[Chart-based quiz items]
····················
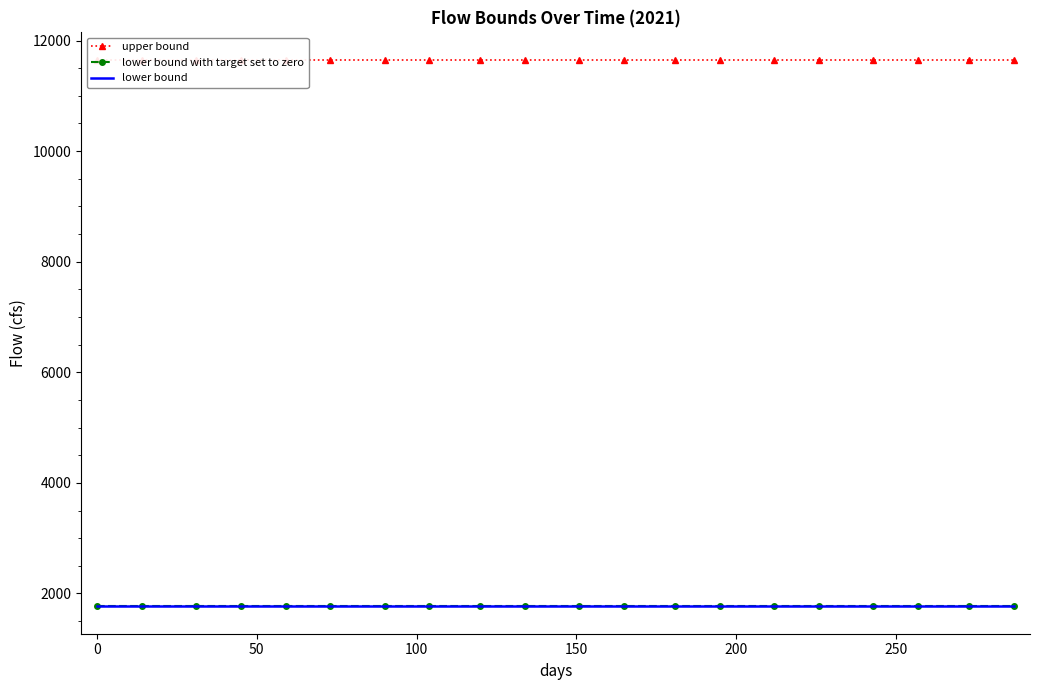

What is the sum of the lower bound values at 50 and 0?

3531.5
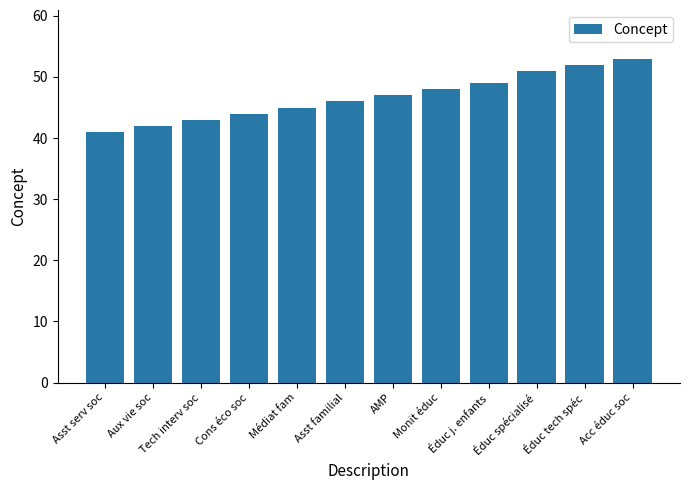

Rank the categories by value from lowest to highest.

Asst serv soc, Aux vie soc, Tech interv soc, Cons éco soc, Médiat fam, Asst familial, AMP, Monit éduc, Éduc j. enfants, Éduc spécialisé, Éduc tech spéc, Acc éduc soc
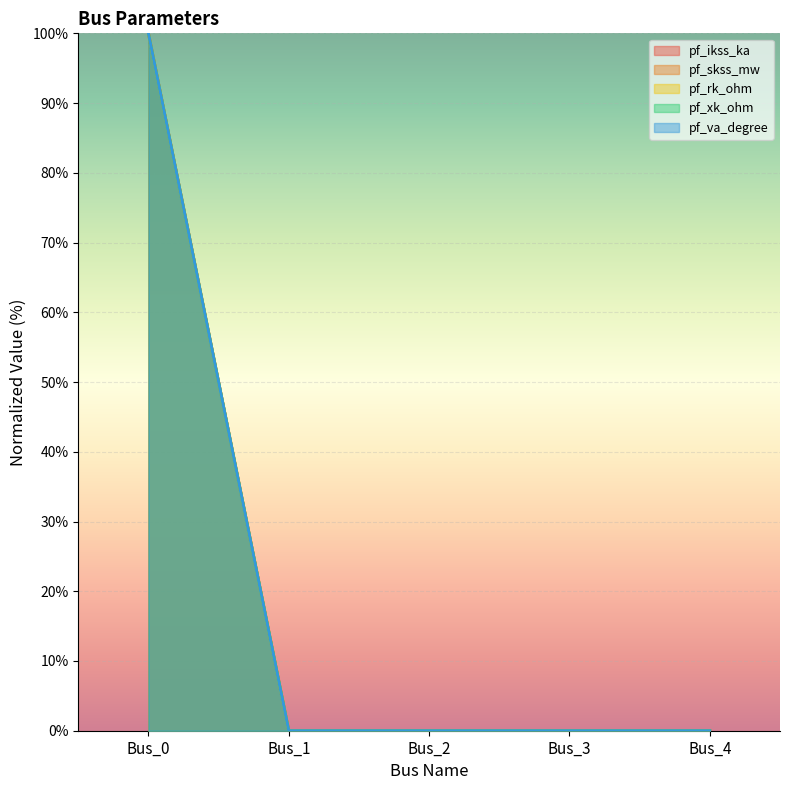

Which series changed the most between Bus_0 and Bus_4?

pf_ikss_ka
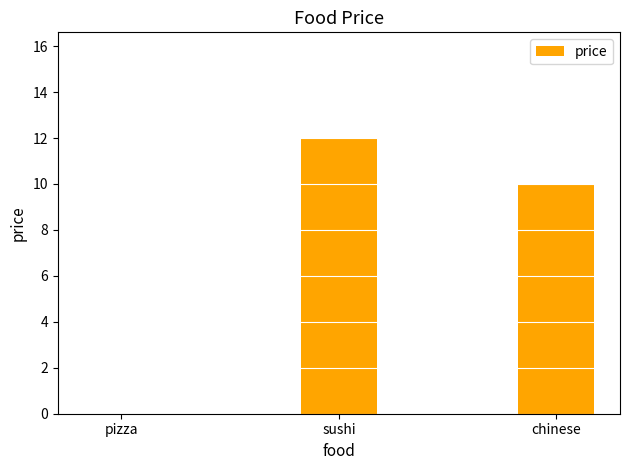

Read the value at chinese, to the nearest 5.

10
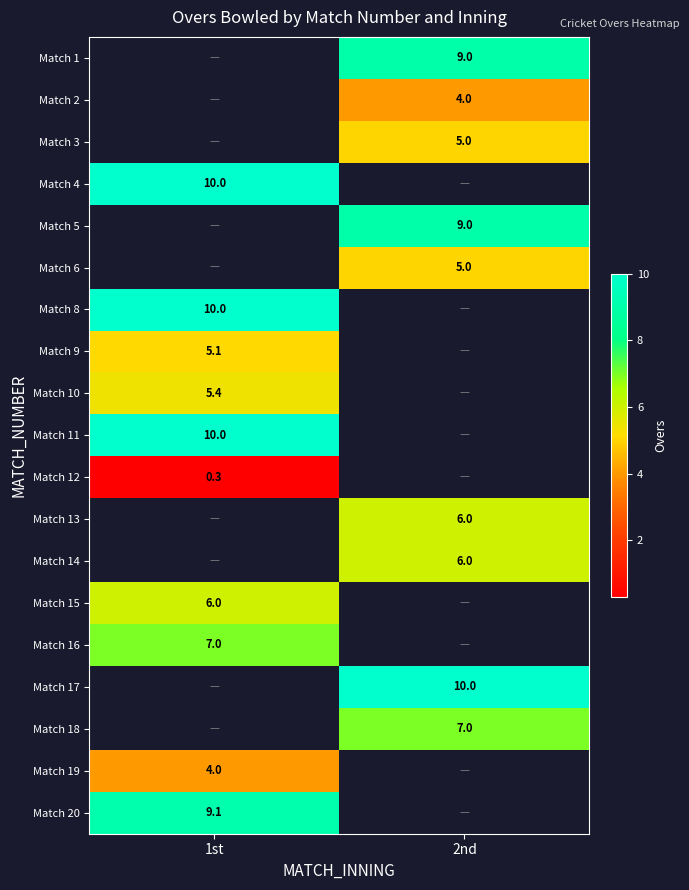

The value of Match 3 at 2nd is 5.0. True or false?

True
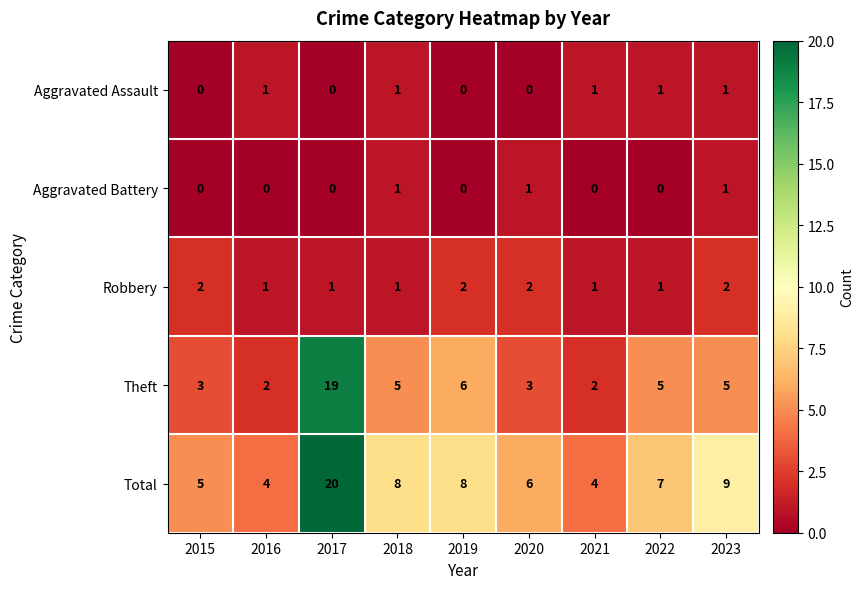

Is the value of Aggravated Battery at 2020 greater than the value of Aggravated Assault at 2020?

Yes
····················
▸ Requirement:
Copy the stretch of items from the line "Read the value at chinese, to the nearest 5." through the end of the items. Omit the pictures.

▸ Answer to the exercise:
Read the value at chinese, to the nearest 5.

10

The value of Match 3 at 2nd is 5.0. True or false?

True

Is the value of Aggravated Battery at 2020 greater than the value of Aggravated Assault at 2020?

Yes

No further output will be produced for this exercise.